Two things to watch out for: keep your eye open for the sea-captain whom Depp meets in a bar; this is Christopher Lee (the Dracula of the ’60s English horror-films, in a brilliantly called-out cameo); also watch for the scene where they are throwing a party at Collinswood Manor, and Barnabas is greeting his guests at the door. The guests whom you see entering are actors from the original series.

(3) Fun though all of this is, the thing that makes it “Pagan” is the really-complicated 200 year-old love-affair between Barnabas and the Witch whom he loves in spite of himself. It is her (really effective) screen-curse that changes him into a Vampire, and her unrelenting desire to have her revenge upon him and his family that drives the movie. On the one hand, she is a very Empowered individual, due to her Witchcraft. She successfully curses her unfaithful lover (call that empowered as you will); she keeps herself alive over two centuries, amassing a business fortune to rival the Collinses’; she is totally unafraid to go after exactly what she wants (like her Vampire-Lover; the scene where she and Barnabas “get it on” in unabandoned Witch-Vampire sex is pretty amazing). She fits comfortably into the category of “Carnal” or Temptress or Seductress-Witch: the Witch with the Supernatural Erotic wiles (not for nothing is she the Witch in the Scarlet-Red Dress who shows up at the Collinswood Ball).
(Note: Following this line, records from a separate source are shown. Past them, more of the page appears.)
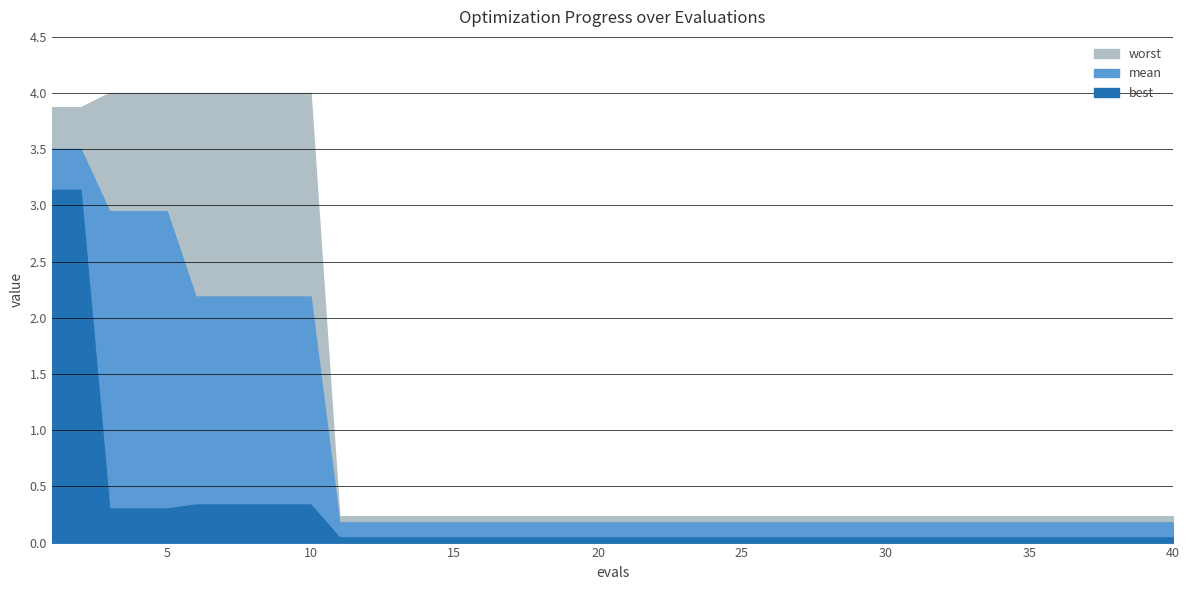

True or false: mean has a value of 0.1 at 27.

False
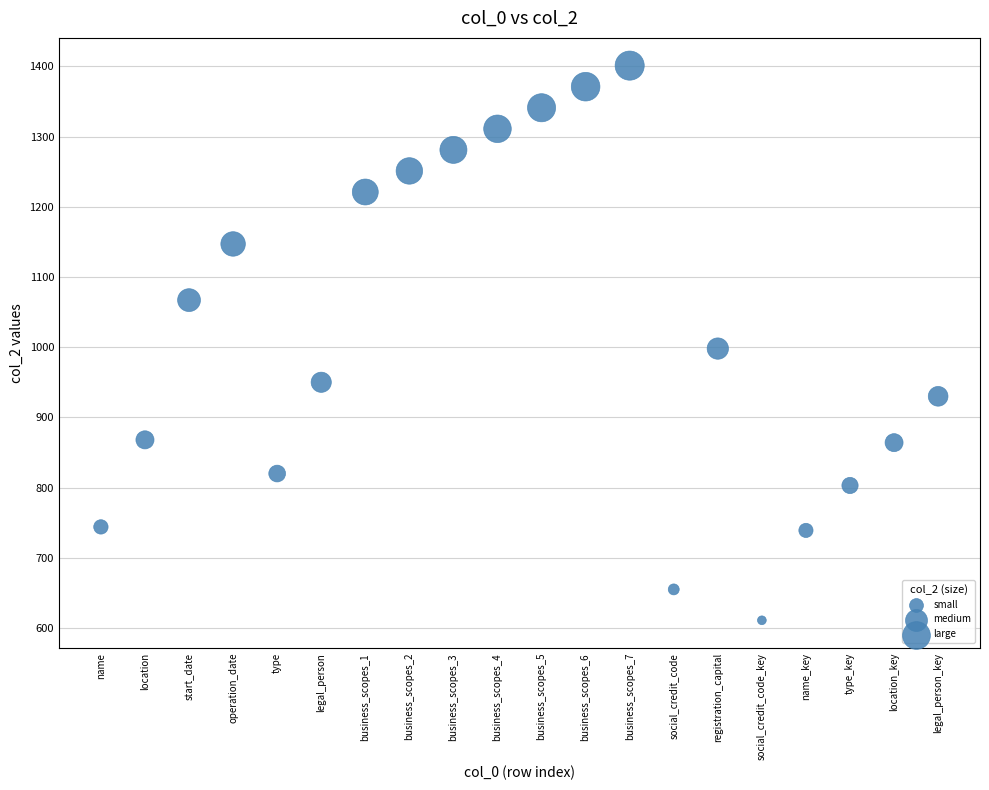

What is the range of Y values (max minus min)?

790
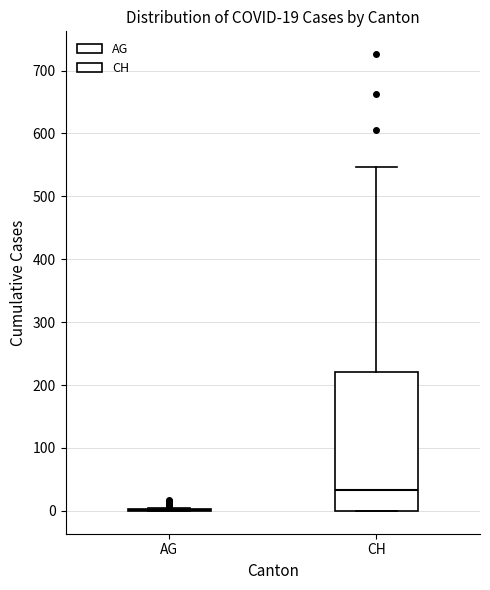

Comparing the boxes themselves (not the whiskers), which one is the tallest?

CH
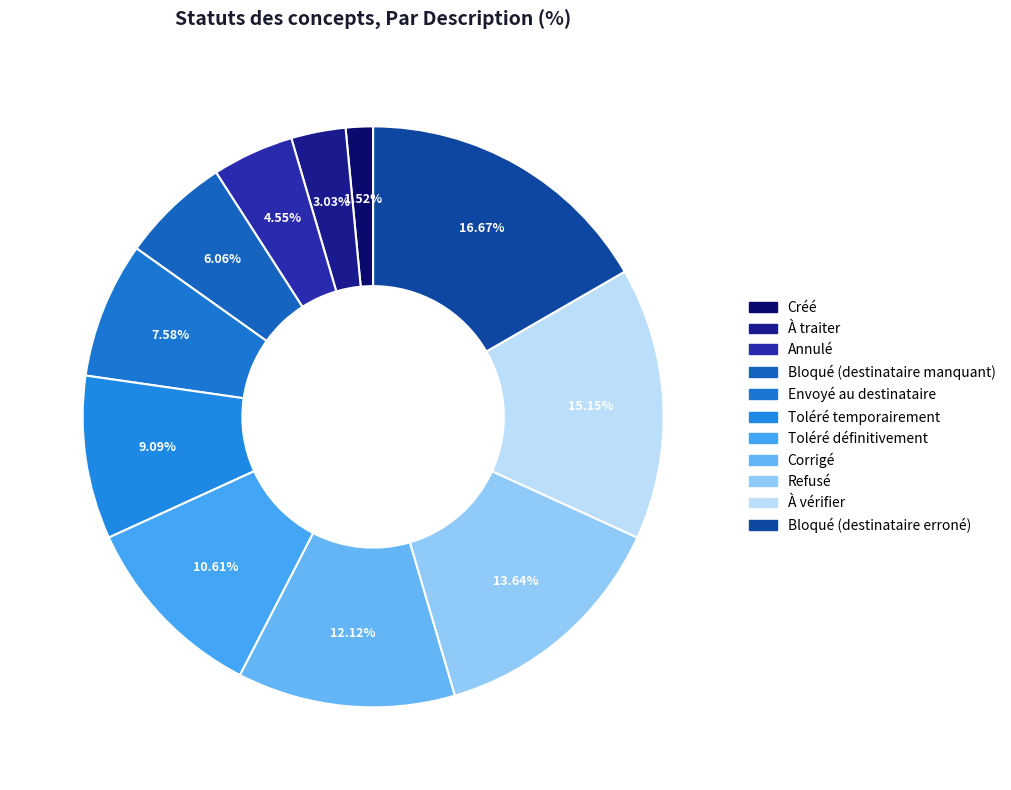

Is it true that À vérifier is 23% of the pie?

False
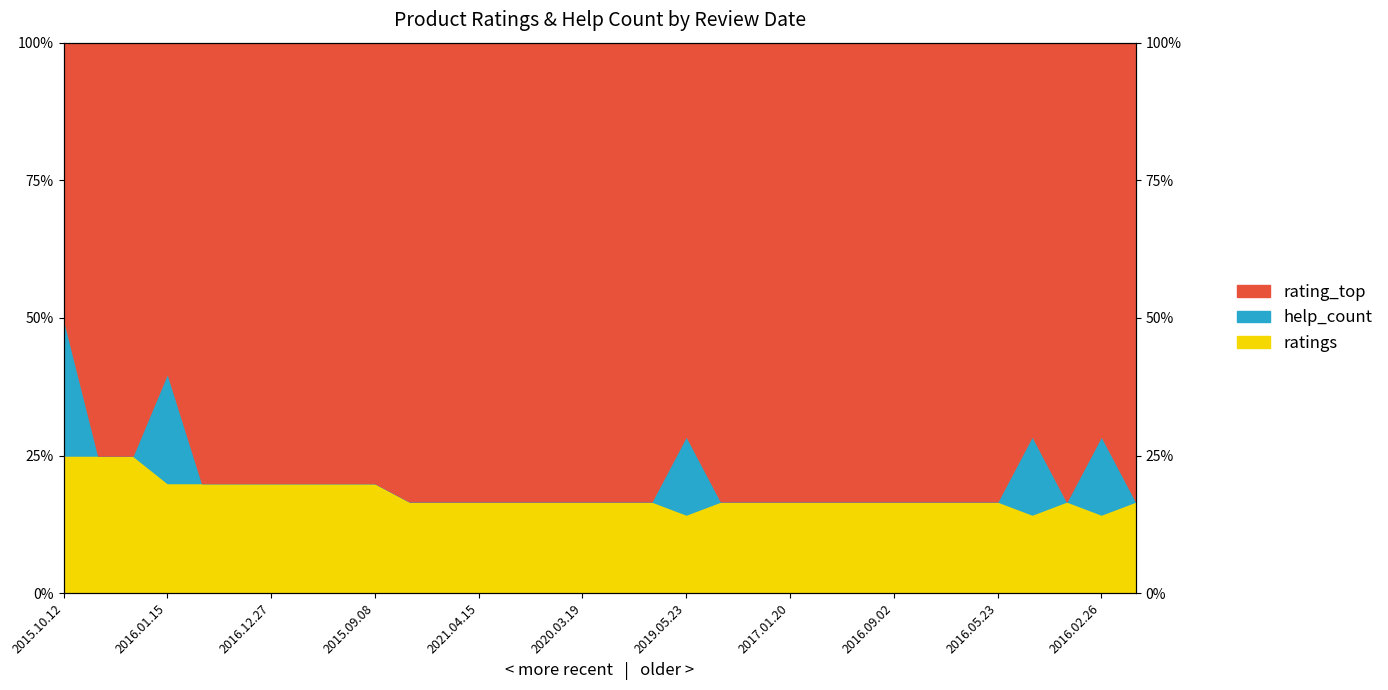

The help_count_pct series shows 17.2 at 2015.10.12. True or false?

False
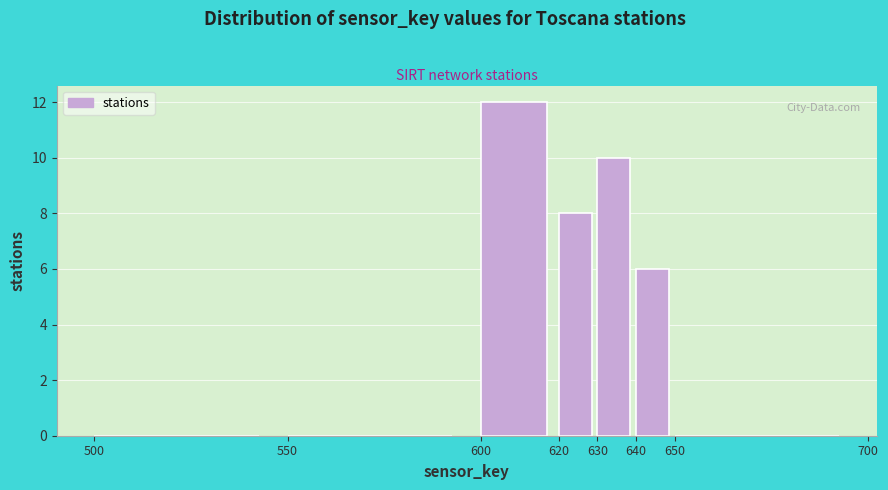

Reading left to right, list every bar in this chart as the range it spans on the x-axis followed by its height. The values are not printed on the chart, so give them approximately, as read against the axis.

500 to 550: 0
550 to 600: 0
600 to 620: 12
620 to 630: 8
630 to 640: 10
640 to 650: 6
650 to 700: 0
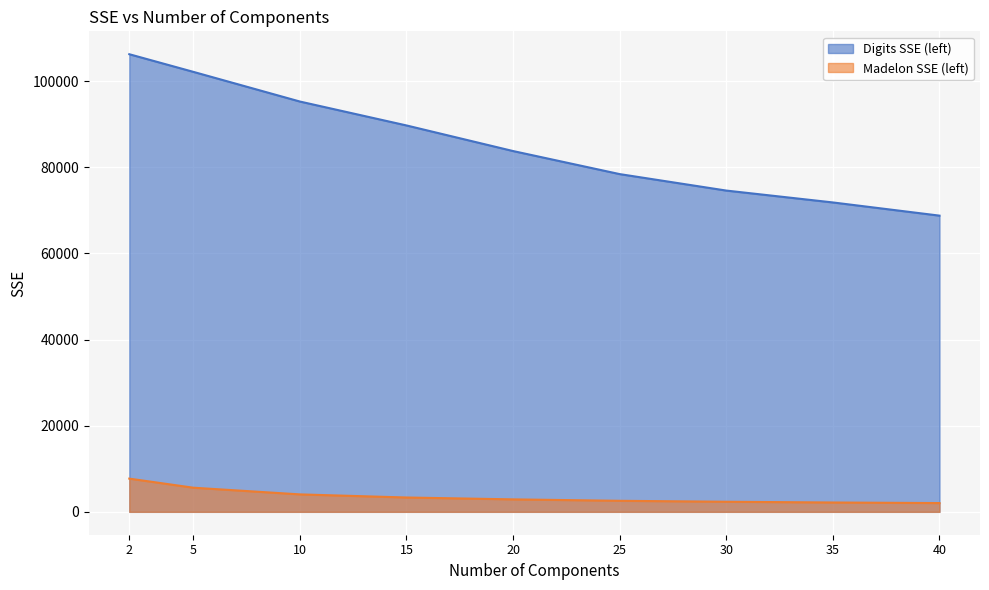

What is the difference between the second highest and second lowest values in the Madelon SSE (left) series?

3435.5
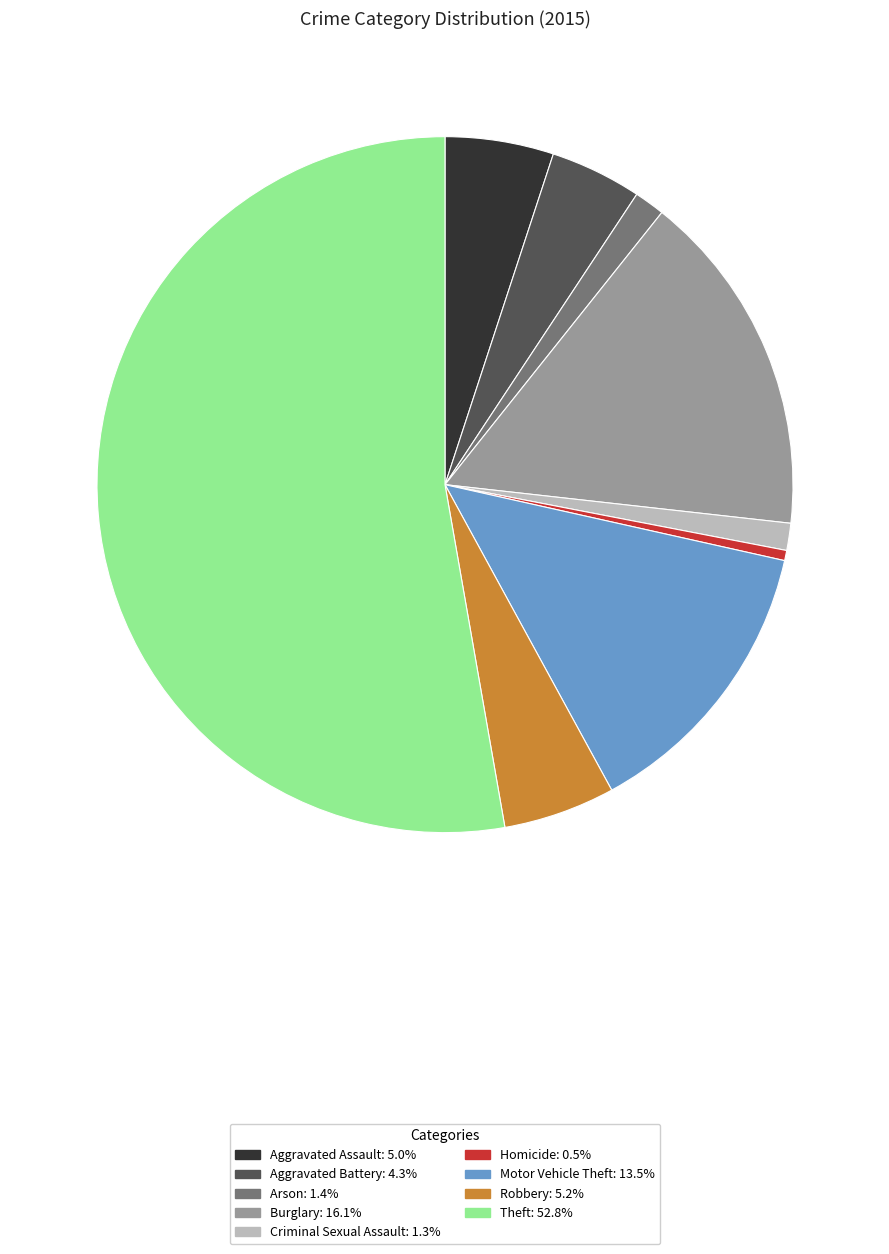

Is there a majority slice in this chart?

Yes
She is the female counterpart to a male Vampire, in a Gothic horror-comedy; in as much as she is amoral, Barnabas is as well (he gleefully “feeds” upon humans to satisfy his Vampire-thirst: one of the funniest scenes concerns Barnabas “rapping” with a bunch of stoned hippies in the woods- just before he announces sorrowfully that he must kill them all. The camera cuts to a long shot, punctuated by the hippies’ screams as Barnabas gorges on their blood). If a Vampire can get such a pass as this in a Vampire-comedy, presumably so can a Witch, and one notes that oftentimes, the Wicked or Corrupt Witch will actually make an admirable catalyst for a dramatic story-line.

Yet, my friend Gary expressed frustration afterwards, that here again was an instance of a Bad Witch, causing trouble, stirring up mischief, hexing people who piss her off. At the least, he asked rhetorically, could you tweak the script to make mention of GOOD Witches, who might not be so into cursing people for 200 years?

It’s difficult to say what the solution is. On the one hand, we have had Jugglers communicate irritation over the predominantly “bad” or maligned presentation of Witches in pop-culture before (a habit growing, as Supernatural and Fantasy stories gain in popularity). On the other: Bad Witches make for a compelling plot-conflict faster and more neatly than just about any other Supernatural Entity (try imagining The Blair Witch Project with anything else other than a Witch in the title). As the Witch is an Archetypal Symbol, perhaps the most graceful thing is to concede the value of the Bad Witch in Archetypal story-telling.

This doesn’t mean that we can’t continue to agitate for “equal-time,” positive depictions of pop-culture Witches; it is just to recognize that maybe there is a value to both the Good and the Bad Witch, in fictional narrative.